The Trayvon Martin Case Slows Down Washington Gun Legislation

Image: Ron Bailey/istock
On an October morning, Westlake Center teemed with pedestrians. Volunteers for chronic presidential candidate Lyndon LaRouche solicited donations. Saturday shoppers moved as if on a conveyer belt between Macy’s across the street and Nordstrom two blocks east.
Daniel Culotti, 25, threaded through the crowd in a yellow shirt. He had passed the morning shouting threats at people along Pike Street, according to The Seattle Times, his brain scrambled by schizophrenia. Four years earlier he soaked his mother’s home with gasoline and set it on fire, a crime for which he pleaded guilty and served nine months in prison.
Now Culotti, for reasons known only to him, singled out one person on the plaza, a balding middle-aged man in a leather jacket. He punched and kicked the man and told him, “I am going to kill you.” Culotti had knocked his victim to the ground when witnesses heard a single gunshot.
Culotti crumpled to the pavement. The man in the leather jacket stood up, Culotti’s blood pooling around him.
The man, it was later revealed, possessed a concealed-weapons permit. As he struggled on the sidewalk, he had pulled out a .357-caliber revolver and aimed for Culotti’s abdomen.
Culotti died from the wound.
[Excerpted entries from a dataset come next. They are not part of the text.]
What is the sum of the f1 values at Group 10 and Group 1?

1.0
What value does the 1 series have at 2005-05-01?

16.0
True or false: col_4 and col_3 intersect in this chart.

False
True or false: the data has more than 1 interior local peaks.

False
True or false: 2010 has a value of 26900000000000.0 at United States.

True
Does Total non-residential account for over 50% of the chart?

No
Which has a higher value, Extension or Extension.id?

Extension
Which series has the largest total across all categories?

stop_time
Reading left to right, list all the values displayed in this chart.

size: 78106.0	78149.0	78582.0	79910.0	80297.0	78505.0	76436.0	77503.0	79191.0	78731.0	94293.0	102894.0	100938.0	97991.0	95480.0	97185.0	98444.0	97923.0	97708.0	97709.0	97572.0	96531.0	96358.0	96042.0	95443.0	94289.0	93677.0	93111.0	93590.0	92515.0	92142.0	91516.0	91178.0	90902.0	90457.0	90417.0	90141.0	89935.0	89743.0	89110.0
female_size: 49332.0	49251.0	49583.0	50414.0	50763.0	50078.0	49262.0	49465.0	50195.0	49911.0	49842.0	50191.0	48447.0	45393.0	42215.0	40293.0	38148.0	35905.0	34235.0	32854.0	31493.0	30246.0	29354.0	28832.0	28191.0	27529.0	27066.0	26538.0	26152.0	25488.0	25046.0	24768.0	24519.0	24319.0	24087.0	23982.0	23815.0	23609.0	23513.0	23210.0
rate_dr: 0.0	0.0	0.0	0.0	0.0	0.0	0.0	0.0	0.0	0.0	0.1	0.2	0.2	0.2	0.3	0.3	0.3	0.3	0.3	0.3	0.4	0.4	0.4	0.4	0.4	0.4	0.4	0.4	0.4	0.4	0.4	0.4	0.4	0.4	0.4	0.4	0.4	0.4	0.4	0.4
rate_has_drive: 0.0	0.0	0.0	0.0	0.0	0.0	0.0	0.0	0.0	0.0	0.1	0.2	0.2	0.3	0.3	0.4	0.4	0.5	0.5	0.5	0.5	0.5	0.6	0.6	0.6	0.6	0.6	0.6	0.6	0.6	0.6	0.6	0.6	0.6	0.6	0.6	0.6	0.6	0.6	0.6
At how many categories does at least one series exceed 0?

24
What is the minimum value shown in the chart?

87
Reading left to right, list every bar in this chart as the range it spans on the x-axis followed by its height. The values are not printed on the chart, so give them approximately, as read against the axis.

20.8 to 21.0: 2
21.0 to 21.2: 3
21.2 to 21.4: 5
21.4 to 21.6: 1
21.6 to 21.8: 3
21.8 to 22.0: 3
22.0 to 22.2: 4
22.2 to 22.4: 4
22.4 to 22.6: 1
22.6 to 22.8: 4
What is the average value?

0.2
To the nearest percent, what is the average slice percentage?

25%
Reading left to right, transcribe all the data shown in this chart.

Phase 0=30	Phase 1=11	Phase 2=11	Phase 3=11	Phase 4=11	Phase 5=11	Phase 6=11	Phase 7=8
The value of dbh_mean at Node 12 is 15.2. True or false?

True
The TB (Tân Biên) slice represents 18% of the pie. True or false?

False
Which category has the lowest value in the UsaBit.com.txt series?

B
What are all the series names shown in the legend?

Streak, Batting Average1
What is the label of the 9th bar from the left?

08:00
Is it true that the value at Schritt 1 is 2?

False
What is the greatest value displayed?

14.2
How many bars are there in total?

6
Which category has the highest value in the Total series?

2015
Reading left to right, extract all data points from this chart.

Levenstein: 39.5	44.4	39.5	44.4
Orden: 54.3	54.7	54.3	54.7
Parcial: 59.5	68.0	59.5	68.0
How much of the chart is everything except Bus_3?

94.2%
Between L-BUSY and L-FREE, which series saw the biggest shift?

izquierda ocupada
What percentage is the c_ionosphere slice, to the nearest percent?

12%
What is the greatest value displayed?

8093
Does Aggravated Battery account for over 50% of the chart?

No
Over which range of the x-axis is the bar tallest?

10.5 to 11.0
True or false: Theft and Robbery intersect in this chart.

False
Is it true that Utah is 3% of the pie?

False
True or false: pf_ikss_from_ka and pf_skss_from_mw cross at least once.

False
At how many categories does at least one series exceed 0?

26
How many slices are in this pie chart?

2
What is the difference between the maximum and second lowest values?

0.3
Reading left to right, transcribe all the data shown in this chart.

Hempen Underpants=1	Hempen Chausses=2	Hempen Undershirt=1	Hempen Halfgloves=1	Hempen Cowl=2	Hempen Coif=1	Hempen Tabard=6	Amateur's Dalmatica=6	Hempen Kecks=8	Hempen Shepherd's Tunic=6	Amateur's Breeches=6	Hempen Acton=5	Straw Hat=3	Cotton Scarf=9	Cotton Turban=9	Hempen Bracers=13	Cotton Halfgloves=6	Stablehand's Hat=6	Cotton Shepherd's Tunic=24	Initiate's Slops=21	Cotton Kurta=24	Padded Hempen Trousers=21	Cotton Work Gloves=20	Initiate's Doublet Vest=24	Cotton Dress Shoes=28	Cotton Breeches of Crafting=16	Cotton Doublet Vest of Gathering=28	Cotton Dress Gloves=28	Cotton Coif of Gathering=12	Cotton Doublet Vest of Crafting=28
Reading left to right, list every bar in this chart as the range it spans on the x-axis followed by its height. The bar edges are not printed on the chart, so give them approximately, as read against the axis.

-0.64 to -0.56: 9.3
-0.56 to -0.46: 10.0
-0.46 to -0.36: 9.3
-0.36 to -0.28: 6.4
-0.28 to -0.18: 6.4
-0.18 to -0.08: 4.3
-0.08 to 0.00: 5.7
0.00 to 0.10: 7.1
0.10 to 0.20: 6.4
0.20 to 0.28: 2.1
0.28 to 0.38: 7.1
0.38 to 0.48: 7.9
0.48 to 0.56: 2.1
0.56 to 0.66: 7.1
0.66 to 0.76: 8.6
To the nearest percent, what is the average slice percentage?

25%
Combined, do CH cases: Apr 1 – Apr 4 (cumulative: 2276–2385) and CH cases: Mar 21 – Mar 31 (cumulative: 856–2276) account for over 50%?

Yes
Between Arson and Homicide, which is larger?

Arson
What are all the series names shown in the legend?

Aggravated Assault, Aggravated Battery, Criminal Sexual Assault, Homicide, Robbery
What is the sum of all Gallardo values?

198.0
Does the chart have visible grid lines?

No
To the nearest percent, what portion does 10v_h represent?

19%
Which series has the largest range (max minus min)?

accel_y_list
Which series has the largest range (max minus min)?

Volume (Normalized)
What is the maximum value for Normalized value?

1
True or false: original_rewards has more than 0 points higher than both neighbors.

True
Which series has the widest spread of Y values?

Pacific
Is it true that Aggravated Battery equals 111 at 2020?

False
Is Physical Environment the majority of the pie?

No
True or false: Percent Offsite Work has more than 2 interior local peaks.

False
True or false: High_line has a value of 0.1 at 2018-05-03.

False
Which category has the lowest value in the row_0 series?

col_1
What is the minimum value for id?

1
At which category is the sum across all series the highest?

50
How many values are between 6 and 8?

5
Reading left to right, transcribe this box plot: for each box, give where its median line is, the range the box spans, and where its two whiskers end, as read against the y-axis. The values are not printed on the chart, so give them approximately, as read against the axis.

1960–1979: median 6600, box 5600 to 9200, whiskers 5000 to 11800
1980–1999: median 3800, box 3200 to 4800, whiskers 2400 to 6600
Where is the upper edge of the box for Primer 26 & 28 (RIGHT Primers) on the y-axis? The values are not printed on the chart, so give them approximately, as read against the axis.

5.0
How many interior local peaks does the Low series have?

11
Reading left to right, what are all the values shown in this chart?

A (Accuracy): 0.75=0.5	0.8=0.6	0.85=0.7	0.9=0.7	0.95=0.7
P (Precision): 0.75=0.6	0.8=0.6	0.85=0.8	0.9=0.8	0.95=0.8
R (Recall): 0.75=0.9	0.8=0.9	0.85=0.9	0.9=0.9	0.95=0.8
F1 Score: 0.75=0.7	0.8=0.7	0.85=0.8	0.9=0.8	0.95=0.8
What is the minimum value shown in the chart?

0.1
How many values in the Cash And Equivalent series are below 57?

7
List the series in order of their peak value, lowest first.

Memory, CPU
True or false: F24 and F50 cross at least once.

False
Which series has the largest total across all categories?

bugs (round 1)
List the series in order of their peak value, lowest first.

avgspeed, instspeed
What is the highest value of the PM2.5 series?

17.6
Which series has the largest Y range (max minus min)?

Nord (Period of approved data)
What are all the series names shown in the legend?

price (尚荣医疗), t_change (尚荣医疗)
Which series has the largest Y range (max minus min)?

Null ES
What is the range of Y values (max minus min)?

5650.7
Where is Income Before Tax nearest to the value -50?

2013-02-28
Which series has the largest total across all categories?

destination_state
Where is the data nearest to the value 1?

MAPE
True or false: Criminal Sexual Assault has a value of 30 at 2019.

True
The police never named the killer or charged him with a crime. “It could be justifiable homicide,” a police spokesman told the Times, seemingly unsure what is or is not justifiable homicide.
That was 2006. And six years later Washington State has yet to fully define its self-defense laws.
Not for lack of trying.
In January 2011, a year before unarmed teenager Trayvon Martin was shot and killed in Florida, Washington state senator Randi Becker, along with six fellow Republicans and one Democrat, submitted Senate Bill 5418, designed to make Washington, like Florida, a Stand Your Ground state. (Though widely reported in the aftermath of the Florida shooting that Washington is already such a state, local advocates on both sides agree that those reports were inaccurate.) SB 5418 asserts that homicide is justified when a person believes his or her life (or that of another innocent person) is in danger and, more pointedly, “A person does not have a duty to retreat,” from an attack if he or she is “in a place where he or she has a right to be.”
The no-retreat clause is key; most self-defense laws oblige armed citizens to back down from their attackers before firing. And it’s the meat in Florida’s controversial statute, passed in 2005, which kept Martin’s killer, George Zimmerman, from being arrested for several weeks. And it’s why Ralph Fascitelli, board president of Washington Cease Fire, says that Zimmerman, despite eventually being charged with second-degree murder, will probably not see prison time.
“Stand Your Ground is a problem because it leaves everything up to the word of the survivor,” explains Fascitelli. “The deceased can’t testify.” But, he says, the Trayvon Martin case has had two positive effects for gun-control advocates. It has stalled progress on federal reciprocity legislation, where concealed-weapon permits from a state like, say, Arizona would have to be accepted in every other state, including Washington. “A reciprocity bill was sailing through the U.S. Senate before California’s Dianne Feinstein said”—in light of the Martin slaying—“‘Wait a minute!’”
Second, the case means that, for the moment anyway, other states are less likely to adopt Stand Your Ground laws. That seems to be the fate of Washington’s SB 5418. The bill pinged around Olympia for over a year, but once the Martin case hit national headlines, progress came to a halt. More telling, the bill’s sponsors—four of whom are up for reelection in November—seem to have run for cover. Approached for comment, the backers’ reactions ranged from not returning multiple phone calls and emails to senatorial aides hanging up midconversation.
Actually, one state senator talked: Tim Sheldon, the sole Democrat to support the bill, whom Fascitelli referred to as a “DINO,” a Democrat in name only. Reached on his cellphone, Sheldon said, “Fifty-four eighteen? I don’t remember what that one was about.”